**Activities**
1 – Print the stretch of the Slate layout documentation from "The layout output" through "authoritative page breaks.".
2 – Summarize the Slate layout documentation in two sentences.
3 – Answer these questions from the Slate layout documentation:
(a) What should production use of the package be kept behind?
(b) What margins value does the code example pass?
(c) Which component from @platejs/slate-layout/react is used when the editor surface should render pages?

**Text passage**

————

The package is experimental. Keep production use behind explicit flags until your browser, export, table, image, and collaboration requirements are proven.

Page Layout

Create a layout reader with createSlateLayout. The reader chooses the built-in measurement engine and derives layout from the current editor snapshot and your page settings.

import { createSlateLayout } from "@platejs/slate-layout";
 
const layout = createSlateLayout(editor, () => ({
  page: {
    margins: 72,
    preset: "letter",
  },
}));
import { createSlateLayout } from "@platejs/slate-layout";
 
const layout = createSlateLayout(editor, () => ({
  page: {
    margins: 72,
    preset: "letter",
  },
}));

The layout output is derived state. Store document content in Slate roots and store product settings in state fields; do not write layout fragments into the document unless your product explicitly needs authoritative page breaks.

React Usage

Use PagedEditable from @platejs/slate-layout/react when the editor surface should render pages.

————

**Chart comprehension data**
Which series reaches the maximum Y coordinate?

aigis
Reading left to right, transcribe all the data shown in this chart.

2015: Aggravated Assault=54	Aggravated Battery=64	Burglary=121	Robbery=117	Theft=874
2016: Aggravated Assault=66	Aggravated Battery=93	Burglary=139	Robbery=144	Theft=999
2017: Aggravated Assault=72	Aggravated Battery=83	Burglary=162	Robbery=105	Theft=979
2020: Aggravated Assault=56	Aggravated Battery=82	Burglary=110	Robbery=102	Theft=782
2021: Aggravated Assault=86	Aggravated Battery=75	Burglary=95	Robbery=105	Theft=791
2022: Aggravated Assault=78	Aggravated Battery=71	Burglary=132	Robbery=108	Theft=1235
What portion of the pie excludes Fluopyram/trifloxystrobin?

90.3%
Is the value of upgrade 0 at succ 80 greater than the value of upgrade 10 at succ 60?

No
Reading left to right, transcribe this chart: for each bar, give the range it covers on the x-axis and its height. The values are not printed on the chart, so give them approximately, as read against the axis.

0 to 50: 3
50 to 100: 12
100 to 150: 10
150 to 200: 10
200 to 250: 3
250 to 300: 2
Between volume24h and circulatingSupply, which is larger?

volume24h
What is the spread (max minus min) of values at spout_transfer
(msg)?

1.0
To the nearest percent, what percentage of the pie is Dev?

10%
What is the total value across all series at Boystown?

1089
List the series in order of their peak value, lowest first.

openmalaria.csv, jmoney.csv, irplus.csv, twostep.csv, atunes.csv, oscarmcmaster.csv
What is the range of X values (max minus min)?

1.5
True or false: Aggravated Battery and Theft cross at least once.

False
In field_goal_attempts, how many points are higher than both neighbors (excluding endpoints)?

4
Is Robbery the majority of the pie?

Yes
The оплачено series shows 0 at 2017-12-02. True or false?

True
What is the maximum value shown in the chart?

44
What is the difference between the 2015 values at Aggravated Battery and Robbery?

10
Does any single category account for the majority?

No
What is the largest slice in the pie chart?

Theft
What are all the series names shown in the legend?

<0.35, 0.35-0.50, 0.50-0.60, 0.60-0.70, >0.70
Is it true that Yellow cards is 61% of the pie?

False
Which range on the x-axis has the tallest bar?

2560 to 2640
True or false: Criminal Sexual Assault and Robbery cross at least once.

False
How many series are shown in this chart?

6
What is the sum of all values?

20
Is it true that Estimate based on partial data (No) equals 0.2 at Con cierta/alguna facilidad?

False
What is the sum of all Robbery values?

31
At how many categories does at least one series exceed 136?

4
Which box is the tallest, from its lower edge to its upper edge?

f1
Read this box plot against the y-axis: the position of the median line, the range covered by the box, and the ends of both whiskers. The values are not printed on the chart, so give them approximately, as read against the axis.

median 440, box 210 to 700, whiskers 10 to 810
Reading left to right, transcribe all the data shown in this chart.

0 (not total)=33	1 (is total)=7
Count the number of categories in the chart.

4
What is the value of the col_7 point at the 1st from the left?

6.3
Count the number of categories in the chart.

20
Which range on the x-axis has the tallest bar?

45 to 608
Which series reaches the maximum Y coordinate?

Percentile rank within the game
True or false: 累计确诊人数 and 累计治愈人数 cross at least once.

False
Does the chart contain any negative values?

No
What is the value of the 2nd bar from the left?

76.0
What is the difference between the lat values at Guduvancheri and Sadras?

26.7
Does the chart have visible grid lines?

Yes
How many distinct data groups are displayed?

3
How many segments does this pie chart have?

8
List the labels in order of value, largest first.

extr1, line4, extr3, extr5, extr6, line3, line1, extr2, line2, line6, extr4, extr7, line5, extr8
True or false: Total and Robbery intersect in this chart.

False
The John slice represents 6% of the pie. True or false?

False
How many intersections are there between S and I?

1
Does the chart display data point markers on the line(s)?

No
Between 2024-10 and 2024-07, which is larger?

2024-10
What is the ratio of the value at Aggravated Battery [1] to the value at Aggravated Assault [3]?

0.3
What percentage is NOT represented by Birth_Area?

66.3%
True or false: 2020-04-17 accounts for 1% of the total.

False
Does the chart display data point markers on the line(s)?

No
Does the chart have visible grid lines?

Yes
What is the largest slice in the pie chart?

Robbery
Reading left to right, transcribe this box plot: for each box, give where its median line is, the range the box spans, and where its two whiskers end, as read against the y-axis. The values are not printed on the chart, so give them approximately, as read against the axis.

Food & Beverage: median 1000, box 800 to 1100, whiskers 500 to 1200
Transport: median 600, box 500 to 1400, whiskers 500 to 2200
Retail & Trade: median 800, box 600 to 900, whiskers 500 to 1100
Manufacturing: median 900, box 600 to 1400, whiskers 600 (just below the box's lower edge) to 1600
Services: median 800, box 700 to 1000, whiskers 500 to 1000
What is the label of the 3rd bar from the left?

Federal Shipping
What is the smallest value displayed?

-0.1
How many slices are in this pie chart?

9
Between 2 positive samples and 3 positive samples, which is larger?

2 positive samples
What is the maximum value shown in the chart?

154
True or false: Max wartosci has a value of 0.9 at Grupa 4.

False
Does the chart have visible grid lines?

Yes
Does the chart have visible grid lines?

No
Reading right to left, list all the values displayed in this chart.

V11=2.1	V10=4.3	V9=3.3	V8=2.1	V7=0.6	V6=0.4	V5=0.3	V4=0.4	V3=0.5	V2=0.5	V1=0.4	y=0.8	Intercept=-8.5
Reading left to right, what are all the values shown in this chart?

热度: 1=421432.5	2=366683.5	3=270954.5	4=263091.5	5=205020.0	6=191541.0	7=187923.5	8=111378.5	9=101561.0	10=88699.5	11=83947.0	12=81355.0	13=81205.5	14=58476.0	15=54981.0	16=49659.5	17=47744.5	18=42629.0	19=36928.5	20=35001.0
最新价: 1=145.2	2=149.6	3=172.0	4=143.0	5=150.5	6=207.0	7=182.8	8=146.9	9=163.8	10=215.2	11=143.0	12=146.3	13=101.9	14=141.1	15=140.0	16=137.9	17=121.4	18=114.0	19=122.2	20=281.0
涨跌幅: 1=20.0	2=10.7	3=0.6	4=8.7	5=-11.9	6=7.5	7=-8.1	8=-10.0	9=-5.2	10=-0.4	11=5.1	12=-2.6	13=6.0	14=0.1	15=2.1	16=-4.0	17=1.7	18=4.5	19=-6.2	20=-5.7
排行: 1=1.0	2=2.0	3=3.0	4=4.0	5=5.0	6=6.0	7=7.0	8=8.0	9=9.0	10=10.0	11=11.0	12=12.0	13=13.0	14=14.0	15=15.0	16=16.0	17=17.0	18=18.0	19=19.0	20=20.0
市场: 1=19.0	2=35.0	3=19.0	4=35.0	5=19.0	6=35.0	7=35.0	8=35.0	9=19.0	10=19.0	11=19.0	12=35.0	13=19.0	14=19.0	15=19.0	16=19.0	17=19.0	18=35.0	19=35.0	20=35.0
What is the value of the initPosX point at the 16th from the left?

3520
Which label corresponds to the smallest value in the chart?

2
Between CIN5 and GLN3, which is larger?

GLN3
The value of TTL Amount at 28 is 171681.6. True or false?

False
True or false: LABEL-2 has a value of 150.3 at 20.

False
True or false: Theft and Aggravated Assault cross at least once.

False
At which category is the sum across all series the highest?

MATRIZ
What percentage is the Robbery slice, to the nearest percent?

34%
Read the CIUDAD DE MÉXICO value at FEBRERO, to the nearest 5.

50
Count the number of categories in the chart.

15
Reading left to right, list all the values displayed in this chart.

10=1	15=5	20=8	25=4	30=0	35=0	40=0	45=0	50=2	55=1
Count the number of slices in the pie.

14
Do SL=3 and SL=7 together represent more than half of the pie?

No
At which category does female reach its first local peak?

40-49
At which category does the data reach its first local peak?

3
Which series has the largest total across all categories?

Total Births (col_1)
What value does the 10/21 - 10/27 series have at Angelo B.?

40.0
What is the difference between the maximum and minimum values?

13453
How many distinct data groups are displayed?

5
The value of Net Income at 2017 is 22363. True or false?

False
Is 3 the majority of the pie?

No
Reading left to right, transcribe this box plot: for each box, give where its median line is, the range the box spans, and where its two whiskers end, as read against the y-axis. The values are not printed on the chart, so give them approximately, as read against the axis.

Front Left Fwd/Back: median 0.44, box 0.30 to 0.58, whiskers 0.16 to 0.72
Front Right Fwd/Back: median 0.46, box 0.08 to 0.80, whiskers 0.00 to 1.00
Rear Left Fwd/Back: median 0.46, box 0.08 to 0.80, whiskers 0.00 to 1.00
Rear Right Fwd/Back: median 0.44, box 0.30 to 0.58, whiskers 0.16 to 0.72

————

**Answers given**
1 –
The layout output is derived state. Store document content in Slate roots and store product settings in state fields; do not write layout fragments into the document unless your product explicitly needs authoritative page breaks.

2 – The package is experimental, so production use should stay behind explicit flags until browser, export, table, image, and collaboration requirements are proven. A layout reader created with createSlateLayout derives layout from the current editor snapshot and page settings, and that derived layout should not be written into the document unless the product explicitly needs authoritative page breaks.

3 –
(a) Explicit flags
(b) 72
(c) PagedEditable